Stored items from a collection
- Opening Delimiter -

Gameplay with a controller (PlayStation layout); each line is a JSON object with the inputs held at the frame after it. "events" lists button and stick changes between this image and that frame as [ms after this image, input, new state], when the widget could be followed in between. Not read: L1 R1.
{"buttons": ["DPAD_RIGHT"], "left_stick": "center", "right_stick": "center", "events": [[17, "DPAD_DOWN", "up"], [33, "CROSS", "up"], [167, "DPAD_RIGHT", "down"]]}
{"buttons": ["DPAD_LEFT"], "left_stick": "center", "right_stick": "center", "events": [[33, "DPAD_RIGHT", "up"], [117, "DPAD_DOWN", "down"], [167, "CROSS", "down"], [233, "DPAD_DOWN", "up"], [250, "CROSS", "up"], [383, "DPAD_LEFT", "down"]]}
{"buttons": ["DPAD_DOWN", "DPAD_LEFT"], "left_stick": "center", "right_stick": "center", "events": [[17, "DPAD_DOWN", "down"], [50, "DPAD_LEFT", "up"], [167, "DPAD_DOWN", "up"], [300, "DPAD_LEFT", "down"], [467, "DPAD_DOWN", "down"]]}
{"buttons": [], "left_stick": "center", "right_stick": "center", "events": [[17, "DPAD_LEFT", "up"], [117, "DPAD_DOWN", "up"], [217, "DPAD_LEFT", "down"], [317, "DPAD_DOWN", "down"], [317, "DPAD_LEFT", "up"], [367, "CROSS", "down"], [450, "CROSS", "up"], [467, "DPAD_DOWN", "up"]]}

- Closing Delimiter -

About this task
Using the data above, repeat every line exactly.

Solution to this exercise
Gameplay with a controller (PlayStation layout); each line is a JSON object with the inputs held at the frame after it. "events" lists button and stick changes between this image and that frame as [ms after this image, input, new state], when the widget could be followed in between. Not read: L1 R1.
{"buttons": ["DPAD_RIGHT"], "left_stick": "center", "right_stick": "center", "events": [[17, "DPAD_DOWN", "up"], [33, "CROSS", "up"], [167, "DPAD_RIGHT", "down"]]}
{"buttons": ["DPAD_LEFT"], "left_stick": "center", "right_stick": "center", "events": [[33, "DPAD_RIGHT", "up"], [117, "DPAD_DOWN", "down"], [167, "CROSS", "down"], [233, "DPAD_DOWN", "up"], [250, "CROSS", "up"], [383, "DPAD_LEFT", "down"]]}
{"buttons": ["DPAD_DOWN", "DPAD_LEFT"], "left_stick": "center", "right_stick": "center", "events": [[17, "DPAD_DOWN", "down"], [50, "DPAD_LEFT", "up"], [167, "DPAD_DOWN", "up"], [300, "DPAD_LEFT", "down"], [467, "DPAD_DOWN", "down"]]}
{"buttons": [], "left_stick": "center", "right_stick": "center", "events": [[17, "DPAD_LEFT", "up"], [117, "DPAD_DOWN", "up"], [217, "DPAD_LEFT", "down"], [317, "DPAD_DOWN", "down"], [317, "DPAD_LEFT", "up"], [367, "CROSS", "down"], [450, "CROSS", "up"], [467, "DPAD_DOWN", "up"]]}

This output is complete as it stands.